The composition of Al-21Ti-23Cr alloy is located in two-phase region at temperature of 1150℃ but in three-phase region at 1000℃ in Al-Ti-Cr phase diagram. From this point, the microstructure was modified by aging treatment below 1000℃ and its influence on mechanical properties was examined. Aging at 800℃ leads to precipitate third phase refinedly in matrix and increases compressive yield strength drastically but decreases compressive strain to failure a little. These phenomena are understood by increasing amount of precipitation phase and it is expected that aging after decrease in second phase will increase strength and ductility of the alloy simultaneously.
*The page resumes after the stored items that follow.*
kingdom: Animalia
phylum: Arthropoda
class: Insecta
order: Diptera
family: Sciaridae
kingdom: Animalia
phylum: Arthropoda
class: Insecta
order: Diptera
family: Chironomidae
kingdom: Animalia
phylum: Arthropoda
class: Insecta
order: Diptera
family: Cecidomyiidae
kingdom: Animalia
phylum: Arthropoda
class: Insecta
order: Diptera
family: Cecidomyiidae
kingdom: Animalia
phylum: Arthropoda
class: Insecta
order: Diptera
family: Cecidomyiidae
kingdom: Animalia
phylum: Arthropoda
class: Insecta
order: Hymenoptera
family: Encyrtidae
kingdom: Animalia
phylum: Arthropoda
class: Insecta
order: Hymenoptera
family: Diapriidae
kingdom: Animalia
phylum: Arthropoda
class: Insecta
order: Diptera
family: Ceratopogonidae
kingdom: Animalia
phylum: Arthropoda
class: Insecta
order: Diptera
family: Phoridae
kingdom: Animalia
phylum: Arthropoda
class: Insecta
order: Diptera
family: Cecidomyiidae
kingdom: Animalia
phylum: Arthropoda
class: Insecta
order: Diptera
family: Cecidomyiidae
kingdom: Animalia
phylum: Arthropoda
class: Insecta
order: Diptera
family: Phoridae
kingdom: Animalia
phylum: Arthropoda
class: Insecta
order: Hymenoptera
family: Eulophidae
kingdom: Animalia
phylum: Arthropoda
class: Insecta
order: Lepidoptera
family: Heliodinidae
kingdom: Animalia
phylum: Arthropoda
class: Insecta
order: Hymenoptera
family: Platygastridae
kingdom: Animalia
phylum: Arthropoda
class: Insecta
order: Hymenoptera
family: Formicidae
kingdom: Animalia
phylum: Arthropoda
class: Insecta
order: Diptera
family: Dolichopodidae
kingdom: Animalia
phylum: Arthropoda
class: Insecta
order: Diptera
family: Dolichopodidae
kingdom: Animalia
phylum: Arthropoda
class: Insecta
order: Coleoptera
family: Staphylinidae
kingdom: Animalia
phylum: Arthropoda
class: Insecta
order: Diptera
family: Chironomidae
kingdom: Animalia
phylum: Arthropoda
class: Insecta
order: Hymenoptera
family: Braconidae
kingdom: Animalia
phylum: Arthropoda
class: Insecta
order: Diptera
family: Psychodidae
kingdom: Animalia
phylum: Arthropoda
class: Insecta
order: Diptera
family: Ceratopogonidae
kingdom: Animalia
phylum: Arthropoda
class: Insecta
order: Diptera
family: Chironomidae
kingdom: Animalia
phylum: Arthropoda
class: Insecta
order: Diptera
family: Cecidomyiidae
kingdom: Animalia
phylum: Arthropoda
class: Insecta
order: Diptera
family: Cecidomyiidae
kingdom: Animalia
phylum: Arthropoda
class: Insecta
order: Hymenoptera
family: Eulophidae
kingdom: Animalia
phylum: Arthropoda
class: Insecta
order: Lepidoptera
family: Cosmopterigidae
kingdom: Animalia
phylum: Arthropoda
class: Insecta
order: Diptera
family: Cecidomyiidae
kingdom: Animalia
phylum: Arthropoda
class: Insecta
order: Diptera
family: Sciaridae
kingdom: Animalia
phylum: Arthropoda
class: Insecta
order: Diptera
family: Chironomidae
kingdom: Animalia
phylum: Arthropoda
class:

The Al-21Ti-23Cr alloy was recrystallized dynamically during isothermal forging at 1150℃, which refined the grain over ten times. Grain refinement increases tensile strength but don't have effect on ductility improvement at room temperature. However, this improves the ductility in 3-4% magnitude and changes fracture mode to intergranular fracture at 800℃.
In order to change the distribution of second phase, boron and zirconium were added in Al-21Ti-23Cr alloy. Most of boron are dissolved in second phase and most of zirconium are dissolved in matrix, which is confirmed by SIMS analysis. The addition of boron and zirconium has different effects on the solidification of second phase. Adding of 0.1 wt.% boron homogenized the distribution of second phase and made second phase more ductile. Adding of 0.25 wt.% zirconium segregated second phase by increasing constitutional super-cooling of $L1_2$ dendrite.